Amazon.com: 5 reviews
13 of 13 people found the following review helpful
Finally, a Fair Account 5 April 2012
By Jackie London - Published on Amazon.com
Format: Hardcover
Robespierre is a character in history who has been condemned to the annals of infamy. Frankly, it can be argued that he deserved it. However, many works tend to consign him for actions that he did not commit. Peter McPhee presents Robespierre's crimes as they actually were, condemning the Terror and Robespierre's hand in it, yet at the same time including the mitigating factors and exonerating him of some superfluous charges. Its bias definitely leans towards Robespierre, but this is mainly out of necessity to combat some of the mythology that has grown around the man's name. Generally it is factual and very readable. I highly recommend it to anyone interested in Robespierre or the French Revolution.
1 of 1 people found the following review helpful
I highly recommend this book to anyone who is seriously interested in ... 10 Aug 2014
By Dr. Michael J. Storek - Published on Amazon.com
Format: Kindle Edition Verified Purchase
Well written book that views the work and life of Robespierre as a whole. I highly recommend this book to anyone who is seriously interested in learning more about Robespierre beyond his current - and one-sided - image.
Five Stars 7 Oct 2014
By Operasjh - Published on Amazon.com
Format: Hardcover Verified Purchase
Meticulously researched and well-written. Brings a new insight to the life of this extraordinary, complicated man.
3 of 6 people found the following review helpful
A concise book 20 Dec 2012
By Thomas Martin - Published on Amazon.com
Format: Kindle Edition Verified Purchase
The book is a quicker read than one might expect for a volume aimed more at academics than most of the public. It is a bit overpriced for an e-book, but that is to be expected for a product with limited appeal in the marketplace. The economic reason is valid for sure. I am not a scholar, but I am intrigued by the image of Robespiere in English language films from Britain and the U. S. The Anglo Saxon world has fun with him in all the versions of " the Scarlet Pimpernel". A biased depiction for sure. The Polish/French film "Danton" apparently is the "correct' view of him on the sceen. It appears to be a trustworthy view, but the film was made in Poland at a time when the nation was emerging from decades of tyranny. Freedom of speech provided an unbiased look at the man behind "the Reign of Terror".. So I am happy to have this book to clear things up and set the record straight.
11 of 34 people found the following review helpful
Disrobed 16 Feb 2012
By Christian Schlect - Published on Amazon.com
Format: Hardcover Verified Purchase
Most educated people have heard of Maximilien Robespierre, a leading figure of the French Revolution. Almost all of these envision Robespierre with much blood dripping from his hands, and think of him as richly deserving of that which he eventually got--the sharp downward blade of the guillotine.

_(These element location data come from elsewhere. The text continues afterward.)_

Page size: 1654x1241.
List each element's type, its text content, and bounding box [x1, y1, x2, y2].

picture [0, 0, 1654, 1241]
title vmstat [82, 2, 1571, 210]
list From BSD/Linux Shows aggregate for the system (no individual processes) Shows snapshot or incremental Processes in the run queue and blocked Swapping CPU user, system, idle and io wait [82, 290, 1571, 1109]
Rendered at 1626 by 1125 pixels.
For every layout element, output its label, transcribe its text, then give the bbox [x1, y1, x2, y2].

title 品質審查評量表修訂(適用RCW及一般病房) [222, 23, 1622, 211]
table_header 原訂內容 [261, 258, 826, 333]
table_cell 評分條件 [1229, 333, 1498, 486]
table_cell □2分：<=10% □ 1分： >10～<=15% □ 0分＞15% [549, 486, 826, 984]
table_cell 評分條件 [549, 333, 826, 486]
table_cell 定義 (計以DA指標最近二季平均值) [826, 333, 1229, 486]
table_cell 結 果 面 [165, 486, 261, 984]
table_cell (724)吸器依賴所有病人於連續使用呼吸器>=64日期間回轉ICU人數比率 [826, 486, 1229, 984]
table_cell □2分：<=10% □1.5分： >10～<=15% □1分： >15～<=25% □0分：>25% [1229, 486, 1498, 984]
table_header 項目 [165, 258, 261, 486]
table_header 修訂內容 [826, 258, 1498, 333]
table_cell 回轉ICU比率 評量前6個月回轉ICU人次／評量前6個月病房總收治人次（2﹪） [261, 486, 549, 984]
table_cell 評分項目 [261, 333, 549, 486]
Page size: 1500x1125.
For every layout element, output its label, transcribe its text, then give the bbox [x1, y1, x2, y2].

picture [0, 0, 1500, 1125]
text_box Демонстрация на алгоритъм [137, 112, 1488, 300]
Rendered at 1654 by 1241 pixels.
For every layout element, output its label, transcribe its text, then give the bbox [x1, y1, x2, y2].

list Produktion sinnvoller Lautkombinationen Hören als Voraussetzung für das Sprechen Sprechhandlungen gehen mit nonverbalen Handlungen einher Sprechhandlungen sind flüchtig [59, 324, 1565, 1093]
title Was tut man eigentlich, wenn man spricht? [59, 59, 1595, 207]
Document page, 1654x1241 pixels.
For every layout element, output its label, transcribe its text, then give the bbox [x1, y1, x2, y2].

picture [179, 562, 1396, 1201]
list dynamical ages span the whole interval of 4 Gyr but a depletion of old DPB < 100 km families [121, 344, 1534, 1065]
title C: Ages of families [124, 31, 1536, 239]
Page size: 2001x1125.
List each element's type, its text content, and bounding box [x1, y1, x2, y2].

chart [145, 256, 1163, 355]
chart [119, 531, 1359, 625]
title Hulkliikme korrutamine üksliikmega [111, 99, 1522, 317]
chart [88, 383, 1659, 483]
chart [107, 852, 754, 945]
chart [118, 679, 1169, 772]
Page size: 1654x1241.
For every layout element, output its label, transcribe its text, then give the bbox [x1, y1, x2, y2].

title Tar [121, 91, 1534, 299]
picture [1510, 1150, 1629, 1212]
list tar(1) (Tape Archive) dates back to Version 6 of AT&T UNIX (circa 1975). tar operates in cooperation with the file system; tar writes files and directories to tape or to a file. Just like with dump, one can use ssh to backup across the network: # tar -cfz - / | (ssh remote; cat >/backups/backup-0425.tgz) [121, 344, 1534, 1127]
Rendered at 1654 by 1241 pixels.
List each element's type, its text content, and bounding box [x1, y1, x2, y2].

Professor Peter McPhee aims in this serious biography to give us a more responsible Robespierre, one who fought for liberty and was disinclined, even horrified, toward excesses of violence.

He shows readers the young, talented man who overcame early adversity to become educated in Paris: a hardworking man who ultimately gave up his career and personal health to the good revolution against a corrupt monarchy.

My problem: I still, even after reading Professor McPhee's book and stipulating that the French king and his lackeys had to go, think Robespierre was a left-wing political zealot who was the cause of many innocent deaths and one richly deserving of his place in infamy.